Not only do I make the scheduling decisions, but I also end up structuring what he thinks about that schedule, and therefore what he thinks about period. In other words, I am taking away or at least shrinking his overview.

His sense of identity has certainly shrunk. Yes, he is an increasingly passionate dog lover because dogs demand so little and remember on their own. And he remains a husband, not an equal partner perhaps but genuinely grateful to his wife for filling in the blanks. He is still a father too, although his memory of the kids’ childhoods is sketchy and he keeps up less and less with their adult lives because he finds tracking the details so difficult. He was glad to let go of his professional identity and hand me that responsibility early on. While he can be charming in social encounters, his interest in friendship and being a friend is limited by his difficulty remembering who people are, their names of course but more importantly, their connection to him. While still capable of moments of remarkable perception, he is no longer interested in being an intellectual or armchair philosopher because it requires remembering a train of thought.

I remember lots of trains of thought. I carry around layers of overview based on the different roles I play—wife, writer, friend, woman, businessperson, spiritual seeker, reader, political thinker, mother (Note that caregiver is not on this quickly written list—a Freudian slip I just noticed myself).

These roles operate within and are influenced by the various ways I frame my time. There is the constant background hum of long-term, generalized plans still under construction (i.e. How much longer until we need to downsize? What are my options if/when needs professional care?). More immediately, there is the weekly erasable-board calendar that Ralph and I live by day-to-day; there is the monthly wall calendar as well as the one on my phone. And there is the semi-conscious minute-by-minute and hourly tracking most of us fold into our routine (unless we are on the Alzheimer’s continuum and struggle to remember whether we ate lunch already) without much conscious thought.

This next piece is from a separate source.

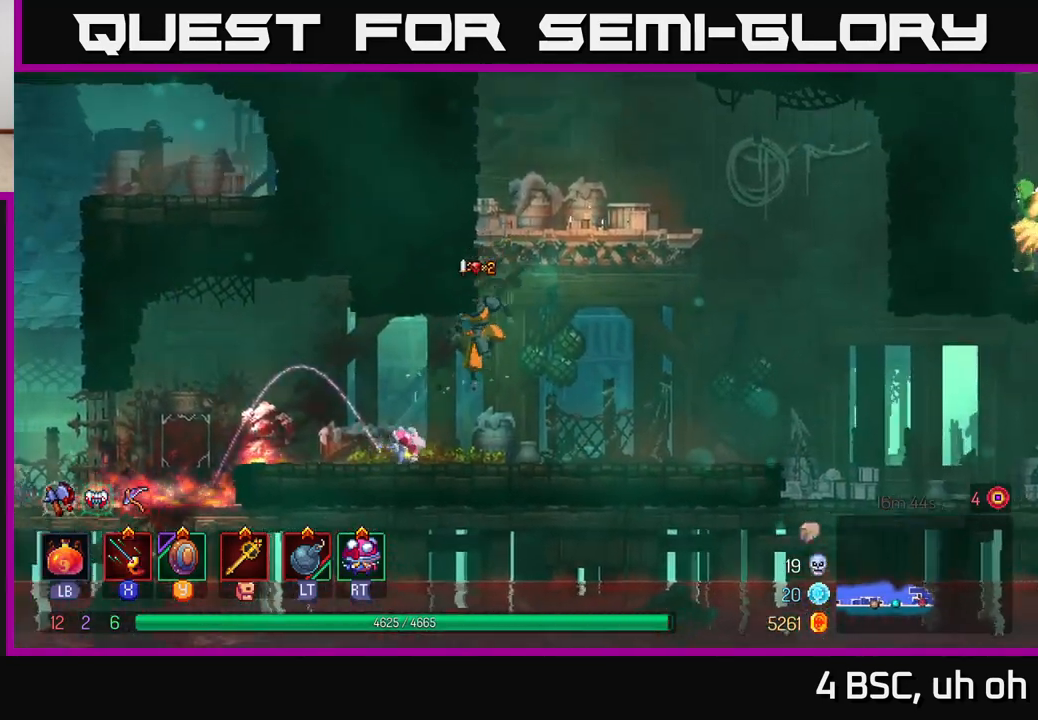
{"buttons": [], "left_stick": "right", "right_stick": "center", "events": [[133, "A", "down"], [133, "left_stick", "center"], [200, "left_stick", "right"], [233, "A", "up"]]}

But what has always been almost second nature, like making coffee as soon as I get up in the morning, is getting more difficult. Lately I have trouble both keeping my plans organized and keeping a hold on my sense of self within those plans, largely because of the important role-identity I just caught myself forgetting to include above. Caregiver, leads to another identity: AliceasRalph.

Keeping Ralph’s life organized and reminding him what he is doing on a given day means I also remind him why and how he feels, which means I make an effort to get into his head to understand his mindset. Thus is born AliceasRalph, who often ends up as confused as he is by his confusion about whatever I am trying to explain. Our weirdly opaque discussions can sound like the old WHO’S ON FIRST comedy routine.

Ralph’s overview of his life, if not lost entirely, is definitely tangled. And because I am both Alice and AliceasRalph, my overview is pretty tangled too. Not hopelessly, but moving forward requires vigilance as I ceaselessly work to untangle the delicate filaments without breaking them.